Another helpful coping strategy is to conduct a “psychological autopsy” with colleagues. “Ask what could have been done differently [in the case], not to blame, but to learn,” Dr. Gitlin said. “I have been to some psychological autopsies where it was just ‘Who can be blamed?’ and it was always the youngest person on the totem pole. If the institution can’t get it right psychologically, they shouldn’t do it. That’s more destructive than not doing it at all.”

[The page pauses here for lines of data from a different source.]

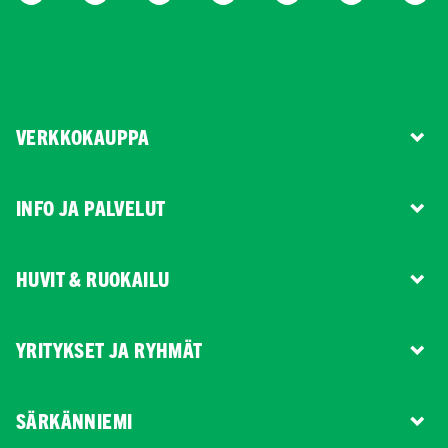
VERKKOKAUPPA
INFO JA PALVELUT
HUVIT & RUOKAILU
YRITYKSET JA RYHMÄT
SÄRKÄNNIEMI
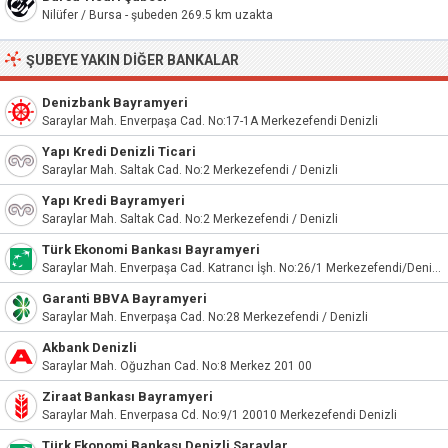
Nilüfer / Bursa - şubeden 269.5 km uzakta
ŞUBEYE YAKIN DIĞER BANKALAR
Denizbank Bayramyeri
Saraylar Mah. Enverpaşa Cad. No:17-1A Merkezefendi Denizli
Yapı Kredi Denizli Ticari
Saraylar Mah. Saltak Cad. No:2 Merkezefendi / Denizli
Yapı Kredi Bayramyeri
Saraylar Mah. Saltak Cad. No:2 Merkezefendi / Denizli
Türk Ekonomi Bankası Bayramyeri
Saraylar Mah. Enverpaşa Cad. Katrancı İşh. No:26/1 Merkezefendi/Denizli
Garanti BBVA Bayramyeri
Saraylar Mah. Enverpaşa Cad. No:28 Merkezefendi / Denizli
Akbank Denizli
Saraylar Mah. Oğuzhan Cad. No:8 Merkez 201 00
Ziraat Bankası Bayramyeri
Saraylar Mah. Enverpasa Cd. No:9/1 20010 Merkezefendi Denizli
Türk Ekonomi Bankası Denizli Saraylar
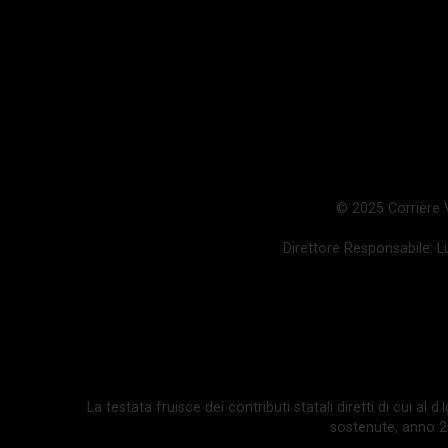
© 2025 Corriere Va
Direttore Responsabile: Lu
La testata fruisce dei contributi statali diretti di cui al
sostenute, anno 202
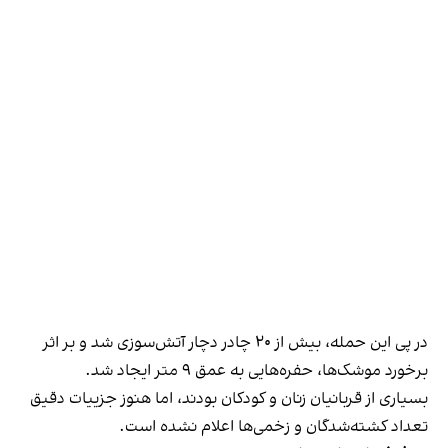
در پی این حمله، بیش از ۲۰ چادر دچار آتش‌سوزی شد و بر اثر
برخورد موشک‌ها، حفره‌هایی به عمق ۹ متر ایجاد شد.
بسیاری از قربانیان زنان و کودکان بودند، اما هنوز جزییات دقیق
تعداد کشته‌شدگان و زخمی‌ها اعلام نشده است.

Maintaining professional boundaries with patients also can help you cope. “We don’t want to put so much into our work with our patients that if it goes bad, we get overwhelmingly devastated,” he said. “Finding that middle ground between blurring boundaries and being too detached is something that every mental health professional should do. Distinguishing between clinical and personal failure is critical. I made a decision some time ago that I want to work with people with prominent psychiatric difficulties. We have some difficult patients, but the philosophical and cognitive relief that I give myself when bad things happen is that I say to myself, ‘I chose to work with sick people. Some of them will die of their illness. I’ll save some, but I can’t save them all.’ There’s a natural mortality rate with mood disorders that is related to suicide, just like 5%-10% of anorexics die from anorexia nervosa. That’s the natural mortality rate of the disease.”

Dr. Gitlin ended his presentation by underscoring the importance of establishing support systems in your workplace or teaching institution. For example, he gives lectures to second-year psychiatry residents at UCLA on the topic of psychiatrist reactions to patient suicide, “because I’m giving them the lecture I wish somebody had given me when I was their age. I and others at UCLA make ourselves available to the residents if and when this happens to them.

“Within our field, most training programs do not deal with this issue as forthrightly as they should. It is our job as the grown-ups in the room to make sure that we do it better. We should be talking with the residents early on about it. Every training institution should have a system set up that when it happens, senior residents help junior residents and faculty is available if a resident is really having trouble dealing with it. Some residencies do this well, and others don’t do it at all.”

Dr. Gitlin reported having no financial disclosures.